Exercise description> Lines containing the word "wrist" are to be copied from the data below.

Data excerpts
——

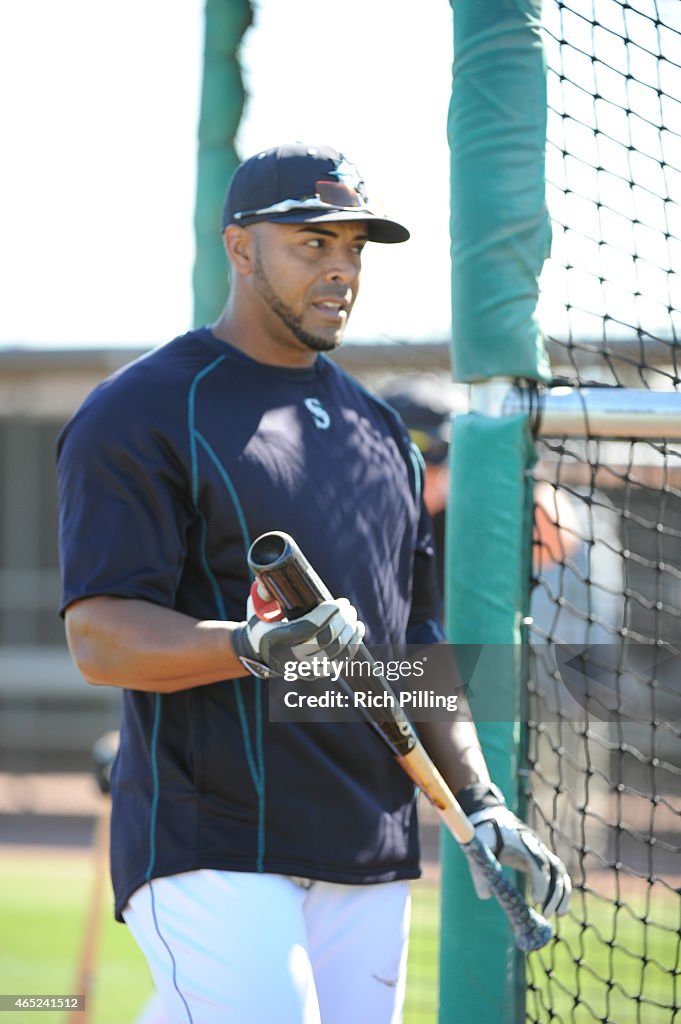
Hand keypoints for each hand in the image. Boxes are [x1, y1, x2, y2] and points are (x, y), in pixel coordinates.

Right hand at [232, 590, 364, 678]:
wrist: (257, 651)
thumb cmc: (261, 622)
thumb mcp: (257, 605)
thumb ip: (264, 590)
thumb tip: (268, 579)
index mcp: (275, 639)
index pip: (308, 628)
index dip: (327, 614)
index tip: (337, 602)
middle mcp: (289, 658)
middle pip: (326, 640)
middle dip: (342, 620)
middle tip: (347, 606)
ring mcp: (303, 668)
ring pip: (336, 651)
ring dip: (350, 631)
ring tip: (353, 615)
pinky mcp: (314, 672)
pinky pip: (339, 661)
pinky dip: (352, 644)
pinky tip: (358, 629)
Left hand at [458, 783, 570, 916]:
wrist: (493, 817)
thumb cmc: (485, 834)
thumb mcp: (479, 849)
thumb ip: (480, 870)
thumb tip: (486, 895)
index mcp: (521, 841)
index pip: (537, 862)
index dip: (540, 881)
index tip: (536, 900)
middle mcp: (536, 845)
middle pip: (554, 868)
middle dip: (554, 892)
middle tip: (546, 914)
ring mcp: (541, 851)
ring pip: (560, 872)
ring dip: (562, 893)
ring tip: (559, 915)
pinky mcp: (542, 858)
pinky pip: (558, 875)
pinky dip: (561, 891)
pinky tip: (559, 909)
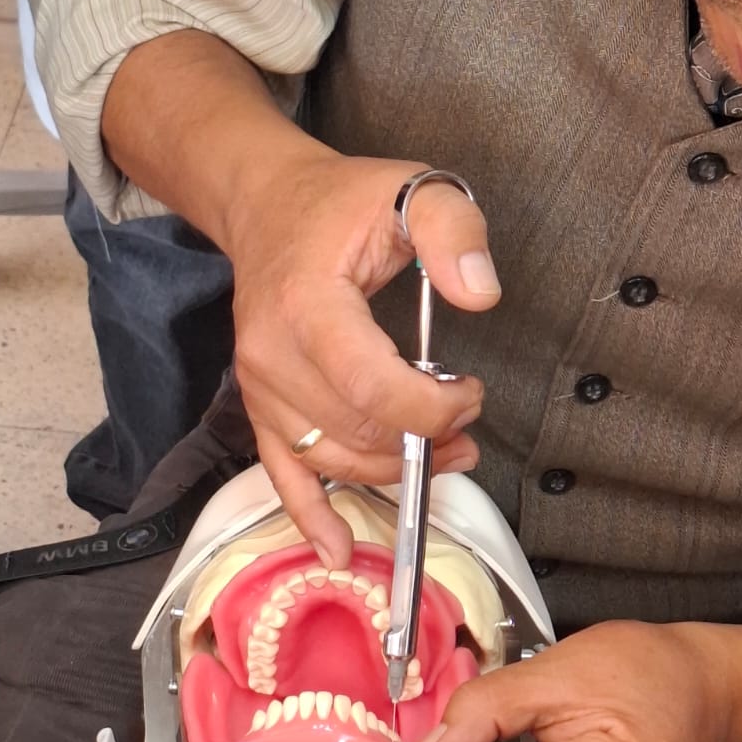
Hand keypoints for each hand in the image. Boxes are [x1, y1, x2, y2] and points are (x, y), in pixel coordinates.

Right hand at [228, 149, 501, 563]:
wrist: (269, 205)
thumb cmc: (344, 202)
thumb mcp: (414, 191)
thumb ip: (455, 232)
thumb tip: (482, 292)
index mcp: (307, 305)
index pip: (373, 387)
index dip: (433, 408)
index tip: (472, 391)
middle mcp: (271, 355)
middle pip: (357, 431)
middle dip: (424, 438)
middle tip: (468, 419)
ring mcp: (260, 388)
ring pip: (331, 459)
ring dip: (392, 471)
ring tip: (445, 452)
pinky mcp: (260, 408)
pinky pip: (281, 475)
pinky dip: (311, 517)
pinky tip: (338, 551)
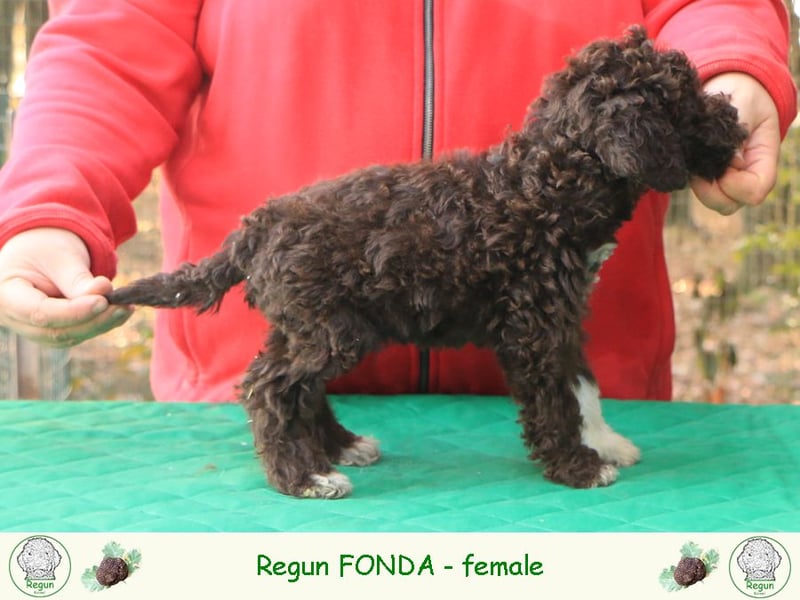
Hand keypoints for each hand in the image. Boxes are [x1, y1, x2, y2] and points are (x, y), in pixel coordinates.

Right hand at [0, 228, 131, 346]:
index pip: (39, 312)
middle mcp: (15, 319)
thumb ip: (77, 278)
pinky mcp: (54, 331)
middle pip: (56, 331)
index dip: (72, 312)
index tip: (102, 301)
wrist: (43, 248)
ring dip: (102, 324)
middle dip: (93, 320)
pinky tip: (120, 311)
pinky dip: (101, 324)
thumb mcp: (60, 254)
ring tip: (126, 307)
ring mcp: (34, 329)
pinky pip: (79, 333)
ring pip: (71, 336)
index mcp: (6, 294)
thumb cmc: (46, 247)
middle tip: (123, 305)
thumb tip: (103, 292)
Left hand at [691, 72, 780, 214]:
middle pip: (729, 205)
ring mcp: (726, 180)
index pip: (754, 192)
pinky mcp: (707, 177)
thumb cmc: (743, 96)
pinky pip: (698, 190)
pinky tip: (688, 157)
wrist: (732, 92)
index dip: (736, 184)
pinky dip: (691, 178)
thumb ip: (737, 131)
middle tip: (701, 161)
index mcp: (763, 160)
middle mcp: (746, 176)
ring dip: (699, 185)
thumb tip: (731, 162)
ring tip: (695, 155)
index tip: (724, 159)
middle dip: (711, 190)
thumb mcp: (744, 104)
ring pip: (712, 201)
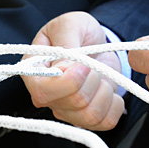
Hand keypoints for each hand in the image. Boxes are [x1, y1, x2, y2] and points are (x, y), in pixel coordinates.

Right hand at [21, 12, 123, 130]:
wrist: (94, 42)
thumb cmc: (77, 31)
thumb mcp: (70, 24)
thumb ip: (66, 42)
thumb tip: (65, 69)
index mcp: (33, 73)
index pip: (44, 92)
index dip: (70, 81)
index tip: (85, 63)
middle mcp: (46, 96)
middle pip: (75, 102)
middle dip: (93, 78)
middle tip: (92, 63)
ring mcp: (65, 110)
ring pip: (91, 115)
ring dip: (105, 91)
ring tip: (101, 75)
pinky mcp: (84, 118)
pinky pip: (105, 123)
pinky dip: (115, 105)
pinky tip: (109, 90)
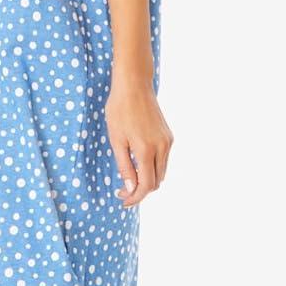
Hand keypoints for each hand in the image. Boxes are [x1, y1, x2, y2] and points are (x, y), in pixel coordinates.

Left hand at [105, 71, 172, 206]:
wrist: (134, 85)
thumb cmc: (119, 110)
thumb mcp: (116, 139)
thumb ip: (125, 165)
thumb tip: (131, 187)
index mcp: (147, 150)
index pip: (146, 185)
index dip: (135, 197)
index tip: (123, 200)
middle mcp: (162, 147)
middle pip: (156, 182)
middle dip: (141, 190)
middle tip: (123, 190)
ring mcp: (168, 141)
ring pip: (162, 172)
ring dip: (148, 180)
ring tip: (130, 178)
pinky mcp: (169, 136)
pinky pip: (163, 159)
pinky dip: (153, 167)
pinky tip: (139, 164)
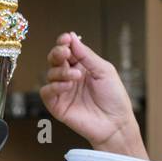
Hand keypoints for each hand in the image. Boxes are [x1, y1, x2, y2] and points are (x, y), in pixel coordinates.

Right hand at [40, 32, 145, 157]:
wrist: (115, 123)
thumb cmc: (113, 98)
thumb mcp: (104, 70)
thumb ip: (86, 55)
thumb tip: (72, 37)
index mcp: (81, 66)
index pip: (67, 50)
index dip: (64, 43)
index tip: (66, 38)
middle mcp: (70, 77)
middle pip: (55, 59)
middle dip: (57, 53)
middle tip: (65, 53)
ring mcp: (63, 91)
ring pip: (50, 74)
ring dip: (61, 71)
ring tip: (76, 76)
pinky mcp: (57, 106)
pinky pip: (46, 92)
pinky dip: (54, 86)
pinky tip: (67, 86)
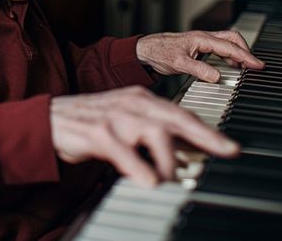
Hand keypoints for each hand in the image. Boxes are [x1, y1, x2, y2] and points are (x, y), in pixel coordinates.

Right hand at [50, 86, 238, 185]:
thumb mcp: (125, 121)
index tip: (228, 145)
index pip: (180, 113)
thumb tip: (181, 155)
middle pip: (175, 117)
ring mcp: (116, 116)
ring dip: (169, 160)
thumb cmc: (91, 122)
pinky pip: (125, 152)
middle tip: (228, 150)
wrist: (52, 118)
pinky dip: (140, 169)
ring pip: (154, 133)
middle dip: (205, 136)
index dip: (206, 129)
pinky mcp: (98, 132)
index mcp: (140, 99)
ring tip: (171, 179)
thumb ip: (151, 133)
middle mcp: (131, 103)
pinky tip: (149, 182)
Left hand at [136, 30, 264, 82]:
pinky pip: (219, 48)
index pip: (229, 47)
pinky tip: (229, 65)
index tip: (257, 65)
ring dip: (237, 53)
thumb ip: (198, 70)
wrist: (145, 50)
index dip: (246, 56)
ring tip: (245, 67)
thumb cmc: (158, 52)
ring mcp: (201, 42)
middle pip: (232, 39)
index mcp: (201, 39)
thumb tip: (217, 77)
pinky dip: (228, 56)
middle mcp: (203, 38)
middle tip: (254, 66)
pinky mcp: (198, 47)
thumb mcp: (178, 64)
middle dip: (245, 51)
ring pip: (226, 43)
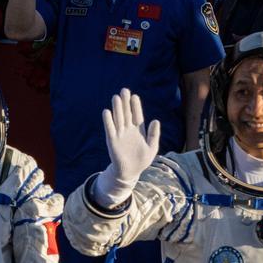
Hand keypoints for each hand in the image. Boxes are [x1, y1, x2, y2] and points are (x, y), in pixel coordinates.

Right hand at [94, 88, 159, 203]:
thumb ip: (154, 134)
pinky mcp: (112, 141)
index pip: (137, 115)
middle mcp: (128, 130)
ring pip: (118, 119)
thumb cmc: (142, 160)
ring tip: (116, 97)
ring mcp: (120, 135)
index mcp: (139, 130)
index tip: (134, 96)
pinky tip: (106, 112)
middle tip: (124, 90)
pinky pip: (110, 129)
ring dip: (117, 108)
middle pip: (126, 114)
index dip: (135, 106)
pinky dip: (108, 121)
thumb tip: (155, 121)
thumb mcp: (152, 147)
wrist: (130, 172)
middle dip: (125, 103)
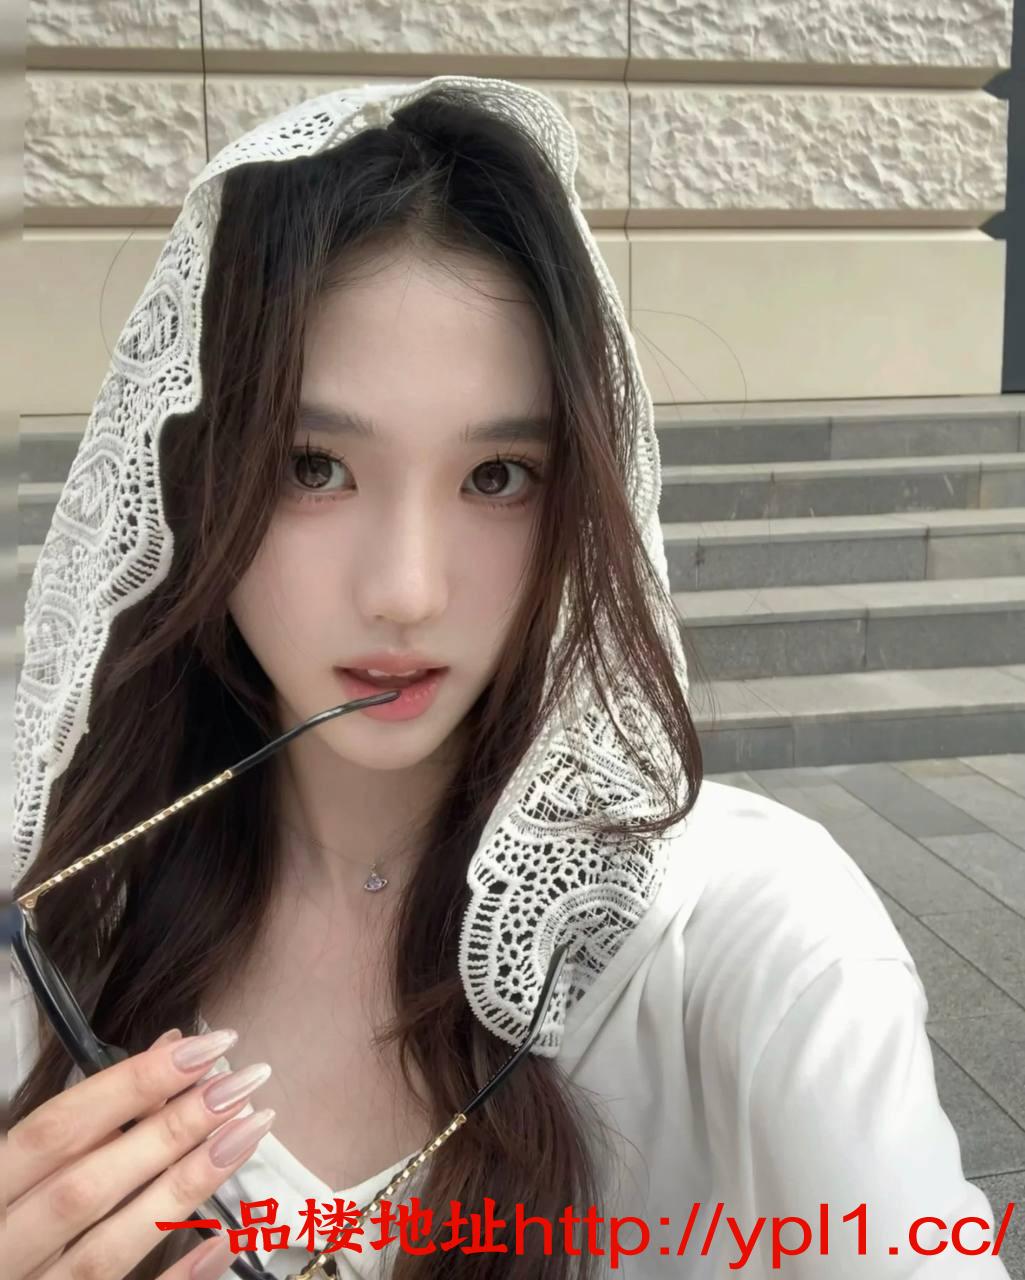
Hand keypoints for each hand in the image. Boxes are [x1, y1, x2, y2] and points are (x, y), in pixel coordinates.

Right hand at [4, 1026, 274, 1279]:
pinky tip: (229, 1235)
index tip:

——

Exercise result>
wrist: (257, 651)
wrist: (493, 817)
wrist: (269, 205)
wrist: (43, 248)
wrist: (732, 92)
wrist: (94, 42)
wrist: (134, 85)
wrist: (115, 123)
wrist: (52, 118)
wrist: (145, 50)
wrist: (130, 172)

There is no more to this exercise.